April 18, 2024 — Venezuela’s national oil company, Petróleos de Venezuela, S.A. (PDVSA), is reportedly considering Tether (USDT), the world’s largest dollar-pegged stablecoin, to mitigate the impact of new U.S. sanctions. According to Reuters, PDVSA aims to use USDT to prevent the freezing of its foreign bank accounts. This development highlights a strategic shift in how sanctioned entities might seek to circumvent financial restrictions using cryptocurrency.
PDVSA, Venezuela’s state-owned oil giant, is at the center of these reports. Tether, the issuer of USDT, did not respond to requests for comment about its potential involvement or knowledge of PDVSA’s plans.
PDVSA is exploring the increased use of USDT to sidestep challenges posed by U.S. sanctions, which include the freezing of the company’s foreign bank accounts. The company reportedly uses intermediaries in crypto transactions to obscure the trail of payments and transfers on the blockchain.
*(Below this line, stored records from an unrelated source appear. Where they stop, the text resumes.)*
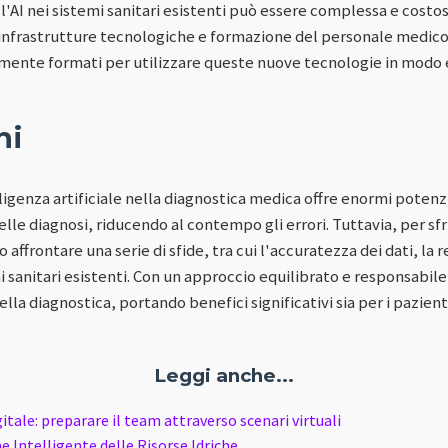
ll'AI nei sistemi sanitari esistenti può essere complessa e costo
di infrastrutture tecnologiche e formazione del personale medico.
nte formati per utilizzare queste nuove tecnologie in modo ef
ni
ligenza artificiale nella diagnostica medica offre enormi potenzi
delle diagnosi, riducendo al contempo gli errori. Tuttavia, per 
 affrontare una serie di sfide, tra cui l'accuratezza dei dati, l
i sanitari esistenti. Con un approccio equilibrato e responsabile
ella diagnostica, portando benefici significativi sia per i pazient
Leggi anche...
gitale: preparare il team attraverso scenari virtuali
 Intelligente delle Risorse Idriche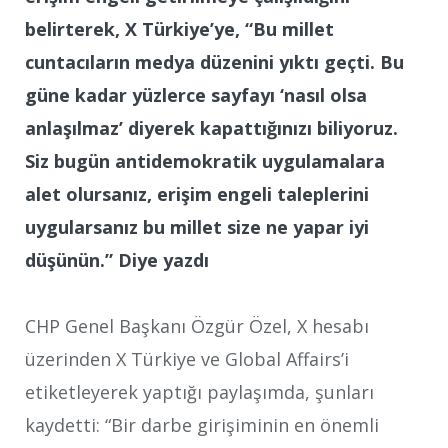
belirterek, X Türkiye’ye, “Bu millet
cuntacıların medya düzenini yıktı geçti. Bu
güne kadar yüzlerce sayfayı ‘nasıl olsa
anlaşılmaz’ diyerek kapattığınızı biliyoruz.
Siz bugün antidemokratik uygulamalara
alet olursanız, erişim engeli taleplerini
uygularsanız bu millet size ne yapar iyi
düşünün.” Diye yazdı
CHP Genel Başkanı Özgür Özel, X hesabı
üzerinden X Türkiye ve Global Affairs’i
etiketleyerek yaptığı paylaşımda, şunları
kaydetti: “Bir darbe girişiminin en önemli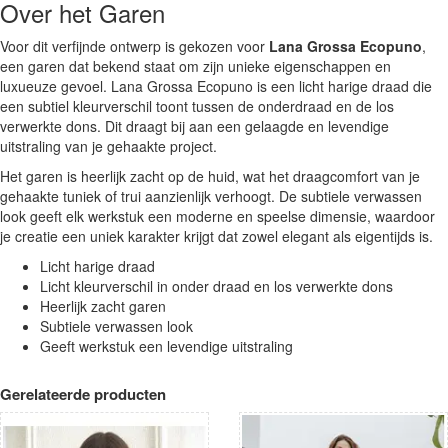
Over het Garen
Voor dit verfijnde ontwerp is gekozen voor
Lana Grossa Ecopuno
,
een garen dat bekend staat om zijn unieke eigenschappen en
luxueuze gevoel. Lana Grossa Ecopuno is een licht harige draad die
een subtiel kleurverschil toont tussen de onderdraad en de los
verwerkte dons. Dit draagt bij aan een gelaagde en levendige
uitstraling van je gehaakte project.
Het garen is heerlijk zacht op de huid, wat het draagcomfort van je
gehaakte tuniek of trui aanzienlijk verhoogt. De subtiele verwassen
look geeft elk werkstuk een moderne en speelse dimensie, waardoor
je creatie een uniek karakter krijgt dat zowel elegant als eigentijds is.
Licht harige draad
Licht kleurverschil in onder draad en los verwerkte dons
Heerlijk zacht garen
Subtiele verwassen look
Geeft werkstuk een levendige uitstraling
Gerelateerde producten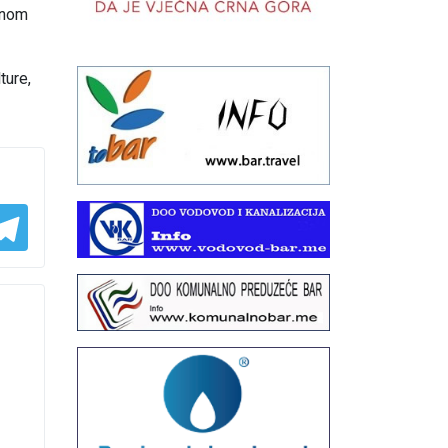
inom
ture,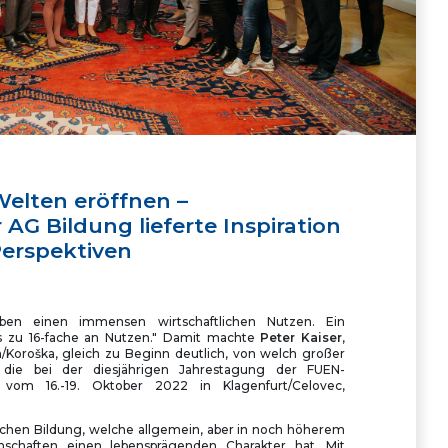
elten eröffnen –
AG Bildung lieferte Inspiration
erspektiven
aben einen immensen wirtschaftlichen Nutzen. Ein
bis zu 16-fache an Nutzen." Damit machte
Peter Kaiser
,
Koroška, gleich zu Beginn deutlich, von welch großer
die bei der diesjährigen Jahrestagung der FUEN-
 vom 16.-19. Oktober 2022 in Klagenfurt/Celovec,
lichen Bildung, welche allgemein, aber in noch höherem
schaften einen lebensprägenden Charakter hat. Mit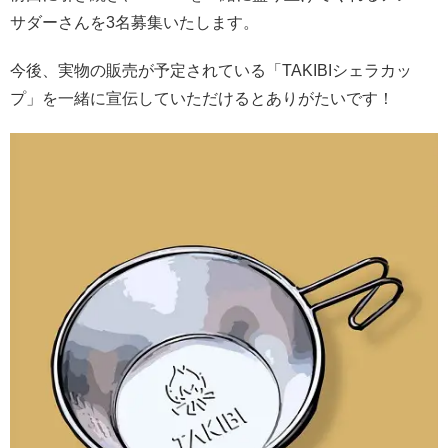
サダーさんを3名募集いたします。
今後、実物の販売が予定されている「TAKIBIシェラカッ
プ」を一緒に宣伝していただけるとありがたいです！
These developments have been unfolding amid ongoing political and economic tensions, with the latest sanctions and PDVSA’s strategic shift to cryptocurrency reported just recently by Reuters.
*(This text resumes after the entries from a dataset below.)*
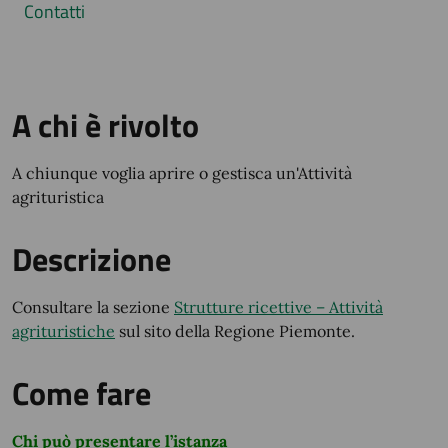
Contatti
A chi è rivolto
A chiunque voglia aprire o gestisca un'Attività
agrituristica
Descrizione
Consultare la sezione
Strutture ricettive – Attività
agrituristiche
sul sito della Regione Piemonte.
Come fare
Chi può presentare l’istanza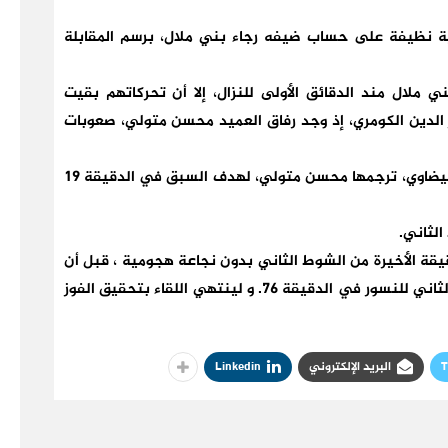
ائية نظيفة على حساب ضيفه رجاء بني ملال، برسم المقابلة
ملال مند الدقائق الأولى للنزال، إلا أن تحركاتهم بقيت
لدين الكومري، إذ وجد رفاق العميد محسن متولي، صعوبات
وقد احتسب الحكم داكي الرداد، ضربة جزاء للفريق البيضاوي، ترجمها محسن متولي، لهدف السبق في الدقيقة 19
الثاني.
يقة الأخيرة من الشوط الثاني بدون نجاعة هجومية ، قبل أن
ينجح المهاجم الرجاوي “مالانغو” في تسجيل الهدف الثاني للنسور في الدقيقة 76. و لينتهي اللقاء بتحقيق الفوز
T
البريد الإلكتروني
Linkedin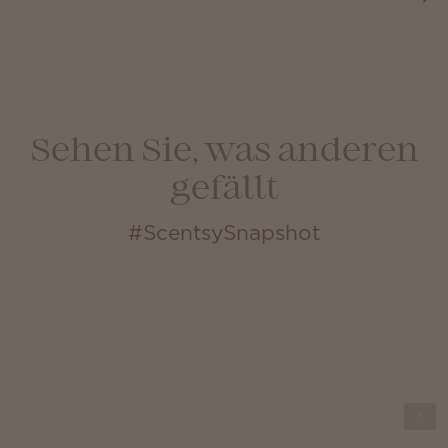
Sehen Sie, was anderen
gefällt
#ScentsySnapshot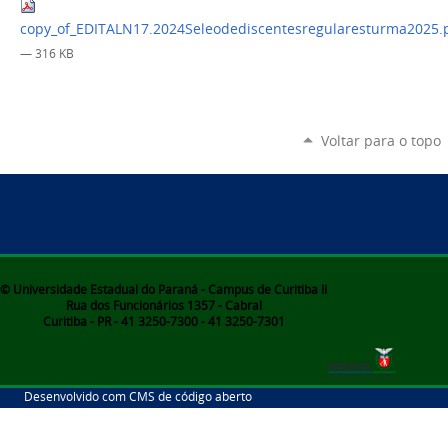
copy_of_EDITALN17.2024Seleodediscentesregularesturma2025.
— 316 KB
Voltar para o topo
© Universidade Estadual do Paraná - Campus de Curitiba II
Rua dos Funcionários 1357 - Cabral
Curitiba - PR - 41 3250-7300 - 41 3250-7301
Desenvolvido com CMS de código aberto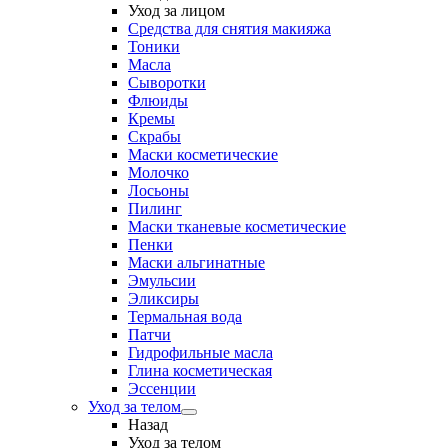
Уход за лицом
Средства для снятия макияжа
Тоники
Масла
Сыворотки
Флюиды
Кремы
Скрабы
Маски косметические
Молочко
Лосьоны
Пилинг
Маски тканевые косметические
Пенки
Маски альгинатные
Эмульсии
Эликсиры
Термальная вода
Патчи
Гидрофильные масла
Глина косметическая
Эссенции
Уход за телом
Назад
Уход за телом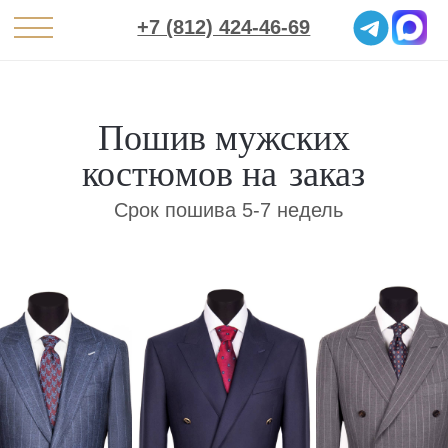
+7 (812) 424-46-69
Пошив мужских
костюмов на заказ
Срок пошива 5-7 недель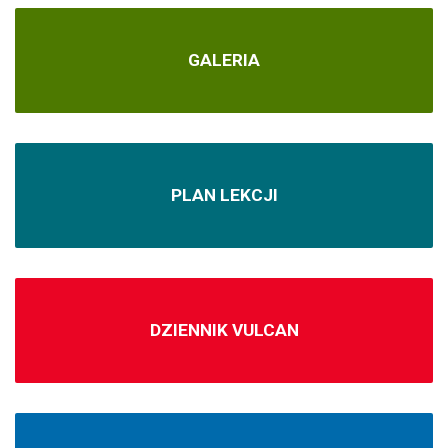
GALERIA
PLAN LEKCJI
DZIENNIK VULCAN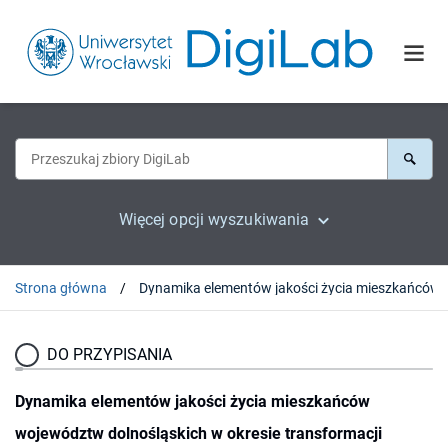
Więcej opcji wyszukiwania
Strona główna
Dynamika elementów jakości życia mieszkańców wojewó
DO PRZYPISANIA
Dynamika elementów jakości życia mieszkańców
województw dolnośląskich w okresie transformacji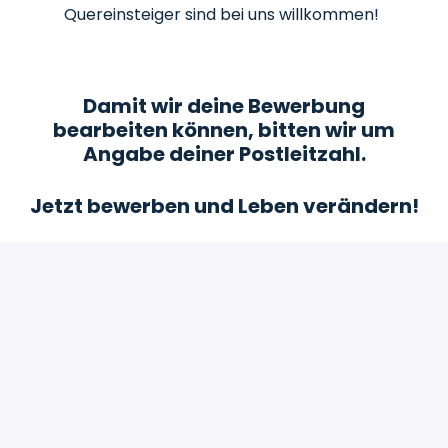
Quereinsteiger sind bei uns willkommen!
Damit wir deine Bewerbung
bearbeiten können, bitten wir um
Angabe deiner Postleitzahl.
Jetzt bewerben und Leben verändern!
Bewerben
oder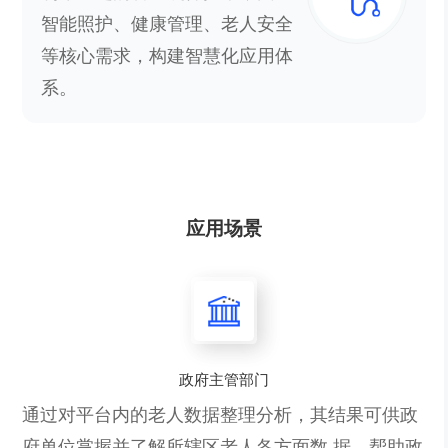
智能照护、健康管理、老人安全
等核心需求，构建智慧化应用体
系。
应用场景
政府主管部门
通过对平台内的老人数据整理分析，其结果可供政
府单位掌握并了解所辖区老人各方面数 据，帮助政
PDVSA operates primarily in Venezuela but has historically conducted extensive international business, making the impact of sanctions particularly significant. The use of USDT is intended as a global strategy to access international markets despite U.S. sanctions.
The U.S. has imposed sanctions on PDVSA in an effort to pressure the Venezuelan government over issues including corruption and human rights abuses. PDVSA’s move towards using USDT is aimed at maintaining liquidity and continuing international trade in light of these financial barriers.
PDVSA plans to leverage Tether to facilitate transactions that might otherwise be blocked by sanctions. By using USDT, which is tied to the value of the U.S. dollar, PDVSA may be able to preserve some stability in transactions and protect against the volatility of other cryptocurrencies. This strategy involves using intermediaries to conduct transactions in a way that makes tracking via the blockchain more difficult, thereby obscuring the financial flows from sanctions watchdogs.
This situation illustrates a growing trend where entities under sanctions are increasingly turning to cryptocurrencies as a means to circumvent economic barriers imposed by global powers.